Dove has unveiled a new chapter in its ongoing effort to hoodwink the conscientious consumer in need of a new bar of soap. Its “Campaign for Real Beauty,” like those of Benetton and The Body Shop before it, has been throwing up gorgeous billboards and television commercials featuring women of all shapes, sizes, and shades for years now. The message? Dove is different from other purveyors of beauty products; Dove cares for your skin as well as your well-being, as expressed by its honest portrayals of beauty in its various forms.
Dove’s new marketing strategy is to web-release ads that directly critcize deceptive representations of beauty. This past summer, the viral ad Evolution won a Grand Prix prize at Cannes. The minute-long film featured a woman’s face transformed through make-up and digital augmentation to an idealized face on a billboard wholly unlike the original.

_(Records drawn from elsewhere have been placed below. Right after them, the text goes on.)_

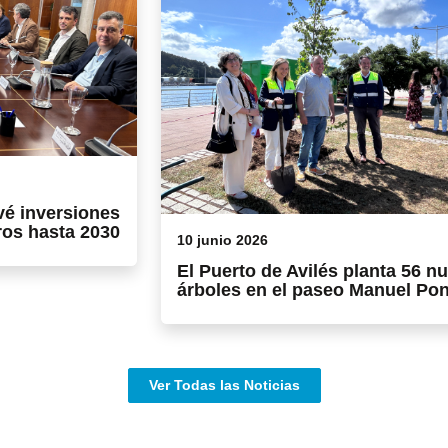
vé inversiones
ros hasta 2030
10 junio 2026
El Puerto de Avilés planta 56 n
árboles en el paseo Manuel Po
Ver Todas las Noticias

The spot concluded, “No wonder our perception of beauty is distorted.” Its sequel—Onslaught—which hit the web at the beginning of October, opens with a close-up of a guileless young girl, blissfully unaware of the pressure to be “younger, taller, lighter, firmer, tighter, thinner, softer,” followed by a fast-forward zoom through the debasing and all-too-prevalent beauty ads to which she will soon aspire. Through this campaign, Dove is taking a stand against such ads. Onslaught closes with this message: “Talk to your daughter before the beauty industry does.”
Good advice, if only it wasn’t coming from a company owned by Unilever, which also owns Slim-Fast and Axe deodorant, products that are pushed by those very ads that Dove is denouncing.